In a crisis, humor can establish a rapport and provide positive reinforcement through shared laughter. It can help students gain insight into their difficulties.

“You have to laugh or cry at some things that go on in education,” said Feinberg, a former school psychologist and retired member of the Yonkers Federation of Teachers. “I picked ‘laugh’.”

As a school psychologist, Feinberg regularly was called on to help students who were pregnant, in gangs, struggling with poverty or suffering from abuse.

“These are stressful situations,” he said. “If you become so upset, you can’t help them.”

At first, a student is painfully close to their crisis, and the work is to help them get distance.

“If they’re too involved in the crisis, they get enclosed and will stay in the cycle.

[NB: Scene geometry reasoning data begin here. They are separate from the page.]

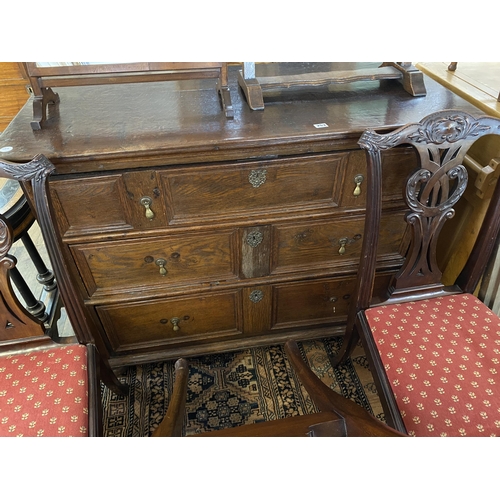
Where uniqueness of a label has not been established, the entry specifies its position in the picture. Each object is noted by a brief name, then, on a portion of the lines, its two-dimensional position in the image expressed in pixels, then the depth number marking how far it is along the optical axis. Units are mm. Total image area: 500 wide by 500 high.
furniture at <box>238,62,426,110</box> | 1179
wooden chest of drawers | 1056
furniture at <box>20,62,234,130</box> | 1055
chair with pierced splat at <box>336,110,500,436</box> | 946
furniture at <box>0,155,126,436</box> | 923
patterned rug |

They can’t act; they fixate,” Feinberg said.

Once the framework is in place to get some space around the situation, “humor can further that distance and reinforce perspective,” he said.

There is a caveat, though: “A person has to acknowledge what they’re going through before we can use humor.”

The trio of presenters recommend using humor when:

• the other person uses it first;

• the situation is appropriate;

• it’s aimed at yourself;

• making fun of a situation; or

• you have a strong relationship with the other person.

NYASP President John Kelly presented on “Having Fun While Getting the Job Done.”

Kelly, a member of the Commack Teachers Association on Long Island, is a member of NYSUT’s Health Care Professionals Council.

On hand for the visual context was John McPherson, a nationally syndicated cartoonist who entertained conference-goers with examples of his work with school themes.

One cartoon that drew many belly laughs was a “solution to overcrowded classrooms,” showing desks stacked on top of one another like a parking garage.

McPherson credited school psychologists who helped his children “as they struggled with learning in their grief” while he went through a divorce years ago.